Reste à trouver un nom pour ce système. Et bien... pourquoi pas "protectionnisme intelligent" ?
Descartes
(1) Ce qui n'implique pas de nier l'importance de la récupération des instruments de politique monétaire, non seulement parce que la politique monétaire est une composante essentielle de toute politique économique, mais aussi parce que la monnaie contient un élément symbolique qui ne doit pas être négligé.

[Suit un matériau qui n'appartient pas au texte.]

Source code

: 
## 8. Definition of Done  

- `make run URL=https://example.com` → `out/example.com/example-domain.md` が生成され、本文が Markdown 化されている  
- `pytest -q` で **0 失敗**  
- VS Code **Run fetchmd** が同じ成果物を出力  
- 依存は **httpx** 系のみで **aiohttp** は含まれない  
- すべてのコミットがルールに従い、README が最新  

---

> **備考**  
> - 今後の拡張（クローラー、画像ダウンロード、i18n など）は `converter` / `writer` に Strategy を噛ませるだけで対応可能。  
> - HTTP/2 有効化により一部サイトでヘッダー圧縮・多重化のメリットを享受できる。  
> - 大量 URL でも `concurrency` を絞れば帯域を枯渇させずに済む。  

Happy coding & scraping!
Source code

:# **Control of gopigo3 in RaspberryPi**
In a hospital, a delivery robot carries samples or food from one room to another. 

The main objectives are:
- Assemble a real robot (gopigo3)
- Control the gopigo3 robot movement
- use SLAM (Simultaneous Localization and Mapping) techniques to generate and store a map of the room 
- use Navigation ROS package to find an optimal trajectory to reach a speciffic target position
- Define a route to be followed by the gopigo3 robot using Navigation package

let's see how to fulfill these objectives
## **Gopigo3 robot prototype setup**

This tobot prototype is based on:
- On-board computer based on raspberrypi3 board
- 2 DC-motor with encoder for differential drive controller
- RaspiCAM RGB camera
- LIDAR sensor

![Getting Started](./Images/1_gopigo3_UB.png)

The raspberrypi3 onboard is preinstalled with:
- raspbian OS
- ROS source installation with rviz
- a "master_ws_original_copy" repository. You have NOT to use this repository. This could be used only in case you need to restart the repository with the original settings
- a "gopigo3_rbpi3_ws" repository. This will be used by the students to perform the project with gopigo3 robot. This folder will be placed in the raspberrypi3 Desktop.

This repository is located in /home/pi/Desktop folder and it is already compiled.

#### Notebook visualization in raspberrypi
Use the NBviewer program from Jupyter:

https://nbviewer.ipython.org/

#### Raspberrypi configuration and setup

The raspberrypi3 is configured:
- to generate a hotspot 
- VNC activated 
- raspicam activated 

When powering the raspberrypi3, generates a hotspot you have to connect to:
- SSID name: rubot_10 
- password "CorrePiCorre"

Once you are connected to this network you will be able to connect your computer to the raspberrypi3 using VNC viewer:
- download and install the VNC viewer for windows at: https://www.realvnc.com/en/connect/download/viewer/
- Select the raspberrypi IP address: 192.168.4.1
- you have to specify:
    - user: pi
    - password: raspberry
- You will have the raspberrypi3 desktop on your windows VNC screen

(2) Il ne faut pas oublier que pour chaque débiteur il y a un créancier, et que pour chaque dette il y a une créance de même montant. La dette publique - qui est la somme de ce que l'Etat doit au secteur privé - doit donc être identique à la créance privée - somme des créances que les acteurs privés détiennent sur l'Etat et vice-versa. Si l'Irlande ou l'Espagne pouvaient exhiber une dette publique insignifiante avant 2008, c'est parce que l'essentiel de la dette était dans les mains privées. Lorsque le secteur privé s'est trouvé en situation de faillite, la dette a été "nationalisée" et transformée en dette publique, dépassant du coup tous les plafonds.
(3) La question de la répartition de cette richesse supplémentaire est bien entendu une autre affaire.
(4) Avec mon système, c'en est fini des chemisettes et des écrans plats chinois bon marché. Ce "bon marché" se paye évidement en termes de déficits de la protection sociale et des allocations chômage payées par la collectivité. C'est un peu comme si la collectivité subventionnait les chemisettes en question. Ma taxe réintègre ces dépenses dans le prix de la chemisette.